“Memory is the enemy of wonder,” wrote Michael Pollan. We lean on memory because it’s efficient. When we’ve done something before, we know what works, or at least what worked once. This instinct helps us survive, avoid danger, and function. But it can also trap us in old ways of thinking, especially when what we’re doing no longer works.
Take education. Ask a child who’s never been in a classroom to imagine one, and they might describe something wildly different: maybe students sit in a circle under a tree, or maybe they learn by doing, exploring, building things. Maybe the space is full of movement, not silence. Their ideas won’t be based on past experience they’ll be rooted in curiosity and imagination.

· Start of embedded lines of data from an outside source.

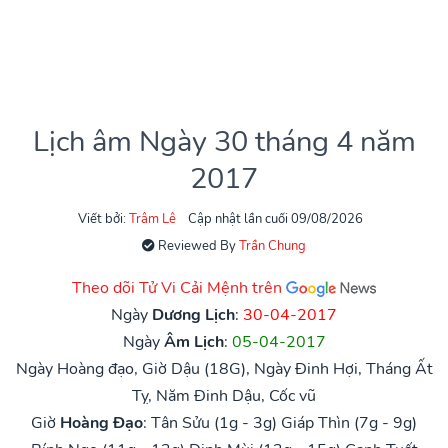
Lịch âm Ngày 30 tháng 4 năm
2017
Viết bởi:
Trâm Lê
Cập nhật lần cuối 09/08/2026
Reviewed By
Trần Chung
Theo dõi Tử Vi Cải Mệnh trên
Ngày
Dương Lịch
:
30-04-2017
Ngày
Âm Lịch
:
05-04-2017
Ngày Hoàng đạo, Giờ Dậu (18G), Ngày Đinh Hợi, Tháng Ất
Tỵ, Năm Đinh Dậu, Cốc vũ
Giờ
Hoàng Đạo
:
Tân Sửu (1g - 3g)
Giáp Thìn (7g - 9g)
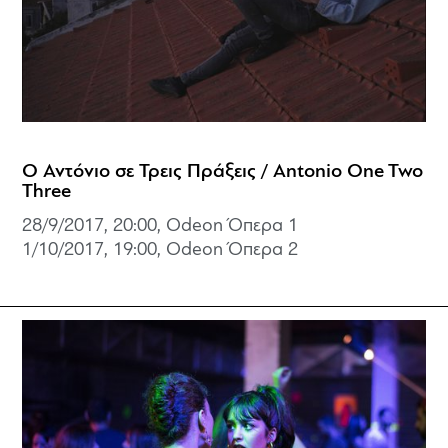
Ο Αντόνιο σε Τρεις Πράξεις / Antonio One Two
Three
28/9/2017, 20:00, Odeon Όπερα 1
1/10/2017, 19:00, Odeon Όπερα 2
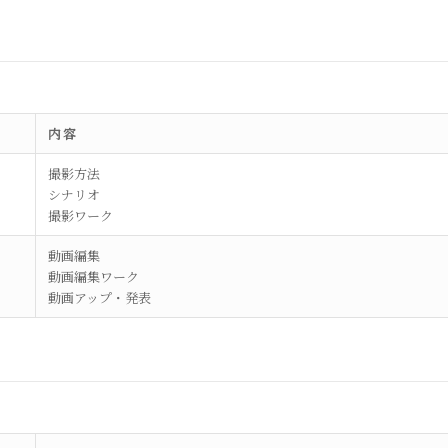
内容
撮影方法
シナリオ
撮影ワーク
動画編集
動画編集ワーク
動画アップ・発表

Now ask a sixth grader to draw a classroom. Most will sketch what they know: desks in rows, a board at the front, maybe posters on the walls. Even if they’ve had complaints about the system, they recreate it. That’s the power and the limitation of memory. We copy what we’ve seen, even when it no longer fits the world we’re in.

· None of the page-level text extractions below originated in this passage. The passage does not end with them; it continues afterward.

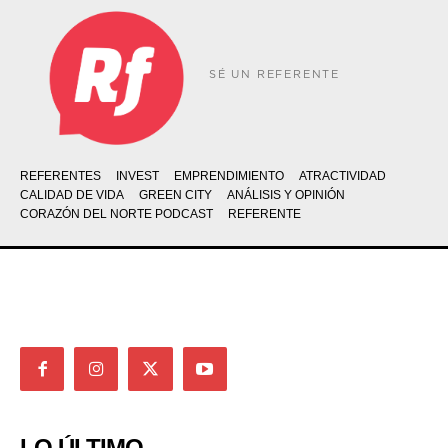
SÉ UN REFERENTE
REFERENTES
INVEST
EMPRENDIMIENTO
ATRACTIVIDAD
CALIDAD DE VIDA
GREEN CITY
ANÁLISIS Y OPINIÓN
CORAZÓN DEL NORTE PODCAST
REFERENTE
LO ÚLTIMO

This habit affects adults too. When faced with a problem, we look to precedent. “How have we solved this before?” seems like a good starting point. But what if the problem has changed? Or what if the old solution was never that great to begin with?

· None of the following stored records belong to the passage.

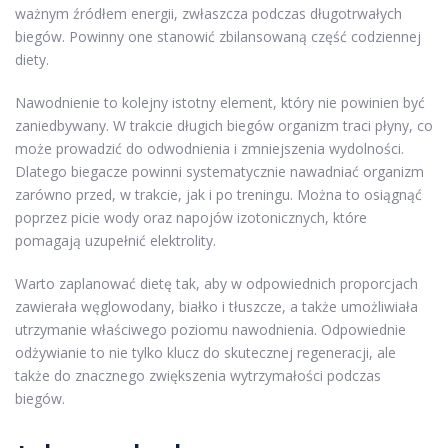
ważnym źródłem energii, zwłaszcza podczas długotrwałych
biegów. Powinny one stanowić zbilansowaną część codziennej
diety.
Nawodnienie to kolejny istotny element, który nie powinien być
zaniedbywany. W trakcie długich biegów organizm traci płyny, co
może prowadzić do odwodnienia i zmniejszenia wydolności.
Dlatego biegacze powinni systematycznie nawadniać organizm
zarówno przed, w trakcie, jak i po treningu. Można to osiągnąć
poprzez picie wody oraz napojów izotonicznych, które
pomagają uzupełnić elektrolity.
Warto zaplanować dietę tak, aby w odpowiednich proporcjach
zawierała węglowodany, białko i tłuszcze, a także umożliwiała
utrzymanie właściwego poziomu nawodnienia. Odpowiednie
odżywianie to nie tylko klucz do skutecznej regeneracji, ale
także do znacznego zwiększenia wytrzymałości podczas
biegów.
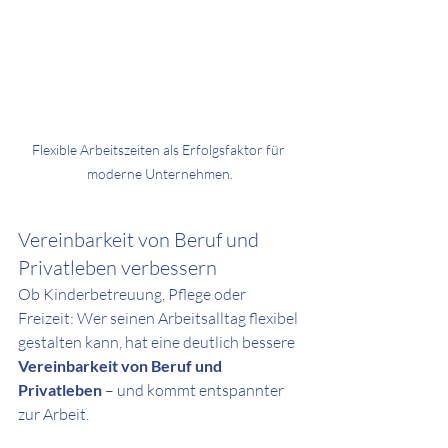
Flexible Arbeitszeiten als Erfolgsfaktor für 
moderne Unternehmen.
Vereinbarkeit von Beruf und 
Privatleben verbessern
Ob Kinderbetreuung, Pflege oder 
Freizeit: Wer seinen Arbeitsalltag flexibel 
gestalten kann, hat eine deutlich bessere 
Vereinbarkeit von Beruf und 
Privatleben
 – und kommt entspannter 
zur Arbeit.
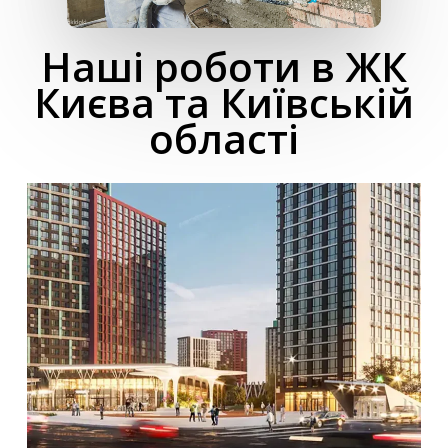
Наші роботи в ЖК
Києва та Київській
області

Education is a perfect example of where wonder is urgently needed. School was built in an industrial age for industrial needs uniformity, compliance, predictability. But the world is different now. It moves faster, demands adaptability, and rewards creativity. If we want education to keep up, we have to stop tweaking the old system and start reimagining it entirely.
What could that look like?
Imagine schools where age isn’t the main way students are grouped. Instead, kids move based on interest or level of mastery. A 10-year-old passionate about robotics could work alongside a 13-year-old on a real-world project, not sit through a standard science lesson. Or picture a classroom where the “teacher” isn’t the only source of knowledge students could learn through community mentors, collaborative projects, or digital platforms, with adults acting as guides rather than lecturers.
Why not turn school into a studio model where learning is hands-on and interdisciplinary? A project on building a community garden could cover science (plants, soil, ecology), math (measuring, budgeting), language arts (writing proposals, reflecting), and social studies (local policies, food access). It’s messier than traditional lessons, but much closer to how the real world works.
The challenge is not that we don’t know education needs to change it’s that we keep starting from what already exists. But true reform doesn’t begin with small fixes. It begins with wonder. It begins with asking, “What if we started from scratch?”
Memory has its place. But knowing when to let go of it and when to make space for wonder is what moves us forward.